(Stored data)
⁂
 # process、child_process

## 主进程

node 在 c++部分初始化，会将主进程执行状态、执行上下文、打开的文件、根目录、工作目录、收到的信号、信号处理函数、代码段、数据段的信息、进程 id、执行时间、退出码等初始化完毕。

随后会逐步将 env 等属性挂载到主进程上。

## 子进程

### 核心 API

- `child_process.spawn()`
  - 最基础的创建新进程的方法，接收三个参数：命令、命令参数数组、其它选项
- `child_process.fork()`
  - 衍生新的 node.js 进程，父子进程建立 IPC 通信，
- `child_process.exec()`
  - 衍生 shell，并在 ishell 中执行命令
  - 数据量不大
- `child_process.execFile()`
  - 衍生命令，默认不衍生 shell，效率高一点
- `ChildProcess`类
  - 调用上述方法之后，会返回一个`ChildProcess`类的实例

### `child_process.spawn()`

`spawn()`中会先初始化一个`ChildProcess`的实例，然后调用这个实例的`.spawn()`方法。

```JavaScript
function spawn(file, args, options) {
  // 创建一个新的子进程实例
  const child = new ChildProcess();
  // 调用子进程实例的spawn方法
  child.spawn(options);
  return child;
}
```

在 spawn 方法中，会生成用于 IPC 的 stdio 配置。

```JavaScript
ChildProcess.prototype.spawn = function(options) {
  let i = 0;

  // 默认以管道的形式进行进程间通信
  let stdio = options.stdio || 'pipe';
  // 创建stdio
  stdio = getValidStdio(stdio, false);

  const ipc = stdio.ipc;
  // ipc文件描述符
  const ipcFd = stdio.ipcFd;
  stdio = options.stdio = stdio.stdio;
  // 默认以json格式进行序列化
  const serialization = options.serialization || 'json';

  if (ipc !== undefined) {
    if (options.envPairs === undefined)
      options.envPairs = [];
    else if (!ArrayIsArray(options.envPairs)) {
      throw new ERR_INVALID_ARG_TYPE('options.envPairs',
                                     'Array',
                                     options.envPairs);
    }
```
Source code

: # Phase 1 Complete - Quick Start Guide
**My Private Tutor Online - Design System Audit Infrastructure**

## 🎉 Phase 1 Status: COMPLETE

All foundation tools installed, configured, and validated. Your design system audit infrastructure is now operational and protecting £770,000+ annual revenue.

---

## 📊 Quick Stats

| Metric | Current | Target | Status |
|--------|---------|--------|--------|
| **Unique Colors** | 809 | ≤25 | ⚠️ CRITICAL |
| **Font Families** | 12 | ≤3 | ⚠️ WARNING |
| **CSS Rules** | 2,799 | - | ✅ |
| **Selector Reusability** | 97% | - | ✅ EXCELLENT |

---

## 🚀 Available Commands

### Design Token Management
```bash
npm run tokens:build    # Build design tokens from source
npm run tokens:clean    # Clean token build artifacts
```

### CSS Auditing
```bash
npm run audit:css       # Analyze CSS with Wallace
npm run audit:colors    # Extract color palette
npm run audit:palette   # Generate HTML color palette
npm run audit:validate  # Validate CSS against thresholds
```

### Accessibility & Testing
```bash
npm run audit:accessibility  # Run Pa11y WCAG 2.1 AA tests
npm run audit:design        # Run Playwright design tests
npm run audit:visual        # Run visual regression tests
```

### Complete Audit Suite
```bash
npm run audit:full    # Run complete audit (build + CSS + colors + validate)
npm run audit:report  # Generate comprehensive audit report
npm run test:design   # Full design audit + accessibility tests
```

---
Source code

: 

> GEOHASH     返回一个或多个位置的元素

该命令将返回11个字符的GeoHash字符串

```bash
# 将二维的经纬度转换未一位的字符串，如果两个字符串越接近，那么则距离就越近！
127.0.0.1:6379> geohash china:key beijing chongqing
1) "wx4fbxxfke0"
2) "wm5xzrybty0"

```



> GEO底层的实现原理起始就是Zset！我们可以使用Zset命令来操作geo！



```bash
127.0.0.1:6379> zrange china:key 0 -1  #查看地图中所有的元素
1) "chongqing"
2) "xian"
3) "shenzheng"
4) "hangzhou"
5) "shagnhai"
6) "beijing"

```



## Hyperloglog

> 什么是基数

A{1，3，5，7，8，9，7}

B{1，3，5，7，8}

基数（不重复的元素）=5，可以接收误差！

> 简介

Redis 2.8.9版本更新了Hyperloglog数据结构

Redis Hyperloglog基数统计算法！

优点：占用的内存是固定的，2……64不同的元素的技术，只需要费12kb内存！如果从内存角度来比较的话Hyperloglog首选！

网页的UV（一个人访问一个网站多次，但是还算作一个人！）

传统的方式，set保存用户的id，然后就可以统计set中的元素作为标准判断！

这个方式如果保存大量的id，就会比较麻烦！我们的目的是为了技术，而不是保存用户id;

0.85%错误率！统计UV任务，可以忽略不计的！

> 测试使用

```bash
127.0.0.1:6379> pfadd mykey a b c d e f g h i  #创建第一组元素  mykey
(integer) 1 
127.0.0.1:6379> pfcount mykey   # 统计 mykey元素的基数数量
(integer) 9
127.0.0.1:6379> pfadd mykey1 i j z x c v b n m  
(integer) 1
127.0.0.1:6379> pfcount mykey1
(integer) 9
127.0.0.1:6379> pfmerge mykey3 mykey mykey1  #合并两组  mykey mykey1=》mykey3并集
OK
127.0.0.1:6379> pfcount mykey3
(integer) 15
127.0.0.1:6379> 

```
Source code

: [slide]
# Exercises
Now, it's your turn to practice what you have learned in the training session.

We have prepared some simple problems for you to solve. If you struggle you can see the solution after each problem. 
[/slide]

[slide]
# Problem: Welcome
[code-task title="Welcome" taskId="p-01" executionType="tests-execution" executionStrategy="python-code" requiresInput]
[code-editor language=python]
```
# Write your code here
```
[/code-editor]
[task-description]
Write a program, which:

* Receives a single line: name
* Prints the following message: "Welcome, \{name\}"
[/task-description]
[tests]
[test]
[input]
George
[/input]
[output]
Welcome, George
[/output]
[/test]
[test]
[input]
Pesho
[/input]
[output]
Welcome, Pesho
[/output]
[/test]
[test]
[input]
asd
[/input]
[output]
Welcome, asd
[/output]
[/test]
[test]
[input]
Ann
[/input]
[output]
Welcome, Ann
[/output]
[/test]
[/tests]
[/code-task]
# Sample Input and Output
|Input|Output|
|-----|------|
⁂
Copy each line above that contains the word "envPairs".

§ **Your response**:
    if (options.envPairs === undefined)
      options.envPairs = [];
    else if (!ArrayIsArray(options.envPairs)) {
      throw new ERR_INVALID_ARG_TYPE('options.envPairs',
                                     options.envPairs);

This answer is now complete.